THE PROBLEM
Reproduce all the entries beneath this sentence exactly.

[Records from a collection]
◆ ◆ ◆

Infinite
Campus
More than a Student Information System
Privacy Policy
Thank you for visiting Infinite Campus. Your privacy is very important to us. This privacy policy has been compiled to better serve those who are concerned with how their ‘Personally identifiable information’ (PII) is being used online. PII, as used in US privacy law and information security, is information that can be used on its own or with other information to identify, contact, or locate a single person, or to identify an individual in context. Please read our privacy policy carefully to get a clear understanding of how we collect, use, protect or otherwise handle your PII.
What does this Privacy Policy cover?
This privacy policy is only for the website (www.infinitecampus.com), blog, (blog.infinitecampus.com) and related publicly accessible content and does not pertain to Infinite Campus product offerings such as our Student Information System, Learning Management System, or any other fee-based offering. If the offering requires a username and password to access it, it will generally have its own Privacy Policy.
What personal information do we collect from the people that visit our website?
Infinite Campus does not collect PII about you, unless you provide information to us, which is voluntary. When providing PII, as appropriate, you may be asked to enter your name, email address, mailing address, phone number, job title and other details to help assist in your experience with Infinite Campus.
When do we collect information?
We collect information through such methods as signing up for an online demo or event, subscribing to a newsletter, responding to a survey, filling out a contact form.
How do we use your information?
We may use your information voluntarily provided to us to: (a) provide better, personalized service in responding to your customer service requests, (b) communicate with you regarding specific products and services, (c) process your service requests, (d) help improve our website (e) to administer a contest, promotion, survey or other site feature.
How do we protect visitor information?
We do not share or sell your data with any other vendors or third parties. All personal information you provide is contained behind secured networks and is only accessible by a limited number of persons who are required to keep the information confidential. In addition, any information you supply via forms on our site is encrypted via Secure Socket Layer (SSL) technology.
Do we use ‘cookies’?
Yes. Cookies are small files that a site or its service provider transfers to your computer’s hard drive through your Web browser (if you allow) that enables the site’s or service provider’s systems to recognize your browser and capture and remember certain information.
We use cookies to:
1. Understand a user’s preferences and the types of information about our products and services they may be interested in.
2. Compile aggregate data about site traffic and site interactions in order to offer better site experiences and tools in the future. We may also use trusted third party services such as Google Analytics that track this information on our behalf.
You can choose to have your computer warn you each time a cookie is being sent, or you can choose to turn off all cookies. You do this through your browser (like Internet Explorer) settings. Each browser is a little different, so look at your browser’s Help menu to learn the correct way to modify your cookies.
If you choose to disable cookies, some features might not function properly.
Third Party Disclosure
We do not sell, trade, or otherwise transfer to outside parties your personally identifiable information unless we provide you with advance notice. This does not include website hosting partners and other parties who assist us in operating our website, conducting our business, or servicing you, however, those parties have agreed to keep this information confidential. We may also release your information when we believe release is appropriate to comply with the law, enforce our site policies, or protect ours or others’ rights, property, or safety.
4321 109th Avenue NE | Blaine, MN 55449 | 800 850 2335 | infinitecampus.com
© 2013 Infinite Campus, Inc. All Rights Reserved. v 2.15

◆ ◆ ◆

EXERCISE ANSWER
Infinite
Campus
More than a Student Information System
Privacy Policy
Thank you for visiting Infinite Campus. Your privacy is very important to us. This privacy policy has been compiled to better serve those who are concerned with how their ‘Personally identifiable information’ (PII) is being used online. PII, as used in US privacy law and information security, is information that can be used on its own or with other information to identify, contact, or locate a single person, or to identify an individual in context. Please read our privacy policy carefully to get a clear understanding of how we collect, use, protect or otherwise handle your PII.
What does this Privacy Policy cover?
This privacy policy is only for the website (www.infinitecampus.com), blog, (blog.infinitecampus.com) and related publicly accessible content and does not pertain to Infinite Campus product offerings such as our Student Information System, Learning Management System, or any other fee-based offering. If the offering requires a username and password to access it, it will generally have its own Privacy Policy.
What personal information do we collect from the people that visit our website?
Infinite Campus does not collect PII about you, unless you provide information to us, which is voluntary. When providing PII, as appropriate, you may be asked to enter your name, email address, mailing address, phone number, job title and other details to help assist in your experience with Infinite Campus.
When do we collect information?
We collect information through such methods as signing up for an online demo or event, subscribing to a newsletter, responding to a survey, filling out a contact form.
How do we use your information?
We may use your information voluntarily provided to us to: (a) provide better, personalized service in responding to your customer service requests, (b) communicate with you regarding specific products and services, (c) process your service requests, (d) help improve our website (e) to administer a contest, promotion, survey or other site feature.
How do we protect visitor information?
We do not share or sell your data with any other vendors or third parties. All personal information you provide is contained behind secured networks and is only accessible by a limited number of persons who are required to keep the information confidential. In addition, any information you supply via forms on our site is encrypted via Secure Socket Layer (SSL) technology.
Do we use ‘cookies’?
Yes. Cookies are small files that a site or its service provider transfers to your computer’s hard drive through your Web browser (if you allow) that enables the site’s or service provider’s systems to recognize your browser and capture and remember certain information.
We use cookies to:
1. Understand a user’s preferences and the types of information about our products and services they may be interested in.
2. Compile aggregate data about site traffic and site interactions in order to offer better site experiences and tools in the future. We may also use trusted third party services such as Google Analytics that track this information on our behalf.
You can choose to have your computer warn you each time a cookie is being sent, or you can choose to turn off all cookies. You do this through your browser (like Internet Explorer) settings. Each browser is a little different, so look at your browser’s Help menu to learn the correct way to modify your cookies.
If you choose to disable cookies, some features might not function properly.
Third Party Disclosure
We do not sell, trade, or otherwise transfer to outside parties your personally identifiable information unless we provide you with advance notice. This does not include website hosting partners and other parties who assist us in operating our website, conducting our business, or servicing you, however, those parties have agreed to keep this information confidential. We may also release your information when we believe release is appropriate to comply with the law, enforce our site policies, or protect ours or others’ rights, property, or safety.
4321 109th Avenue NE | Blaine, MN 55449 | 800 850 2335 | infinitecampus.com
© 2013 Infinite Campus, Inc. All Rights Reserved. v 2.15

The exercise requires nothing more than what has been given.